● **Work instruction**: Copy the entries from the line containing "What is the average value of the GE series?" down to the line containing "Reading right to", swapping "chart" for "graph" and keeping everything else unchanged.

● **Materials provided**:
-*-
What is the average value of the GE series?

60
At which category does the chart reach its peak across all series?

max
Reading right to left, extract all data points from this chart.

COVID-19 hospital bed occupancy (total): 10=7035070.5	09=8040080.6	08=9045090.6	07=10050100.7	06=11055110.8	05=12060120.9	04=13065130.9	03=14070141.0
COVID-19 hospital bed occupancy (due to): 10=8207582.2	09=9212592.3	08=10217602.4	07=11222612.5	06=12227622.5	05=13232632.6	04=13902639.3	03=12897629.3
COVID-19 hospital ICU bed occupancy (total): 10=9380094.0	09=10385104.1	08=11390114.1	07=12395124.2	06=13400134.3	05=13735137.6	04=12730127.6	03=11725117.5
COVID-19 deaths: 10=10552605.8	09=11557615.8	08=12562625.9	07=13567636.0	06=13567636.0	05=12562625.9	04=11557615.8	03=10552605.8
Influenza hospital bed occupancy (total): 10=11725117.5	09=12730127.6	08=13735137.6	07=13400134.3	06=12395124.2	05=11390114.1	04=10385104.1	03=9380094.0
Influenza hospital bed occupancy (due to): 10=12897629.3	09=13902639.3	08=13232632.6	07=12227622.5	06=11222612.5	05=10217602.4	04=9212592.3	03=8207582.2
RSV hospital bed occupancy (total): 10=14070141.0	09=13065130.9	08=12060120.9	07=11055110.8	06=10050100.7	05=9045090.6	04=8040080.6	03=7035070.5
-*-
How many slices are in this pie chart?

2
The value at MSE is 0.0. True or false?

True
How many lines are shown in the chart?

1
-*-
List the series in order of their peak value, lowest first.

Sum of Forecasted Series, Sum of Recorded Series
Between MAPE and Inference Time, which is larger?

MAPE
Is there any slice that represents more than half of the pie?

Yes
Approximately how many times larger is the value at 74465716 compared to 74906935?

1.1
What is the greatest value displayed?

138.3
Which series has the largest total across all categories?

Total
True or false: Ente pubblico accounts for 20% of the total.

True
-*-
● **Answer to this problem**:
What is the average value of the GE series?

60
At which category does the graph reach its peak across all series?

max
Reading right to left, extract all data points from this graph.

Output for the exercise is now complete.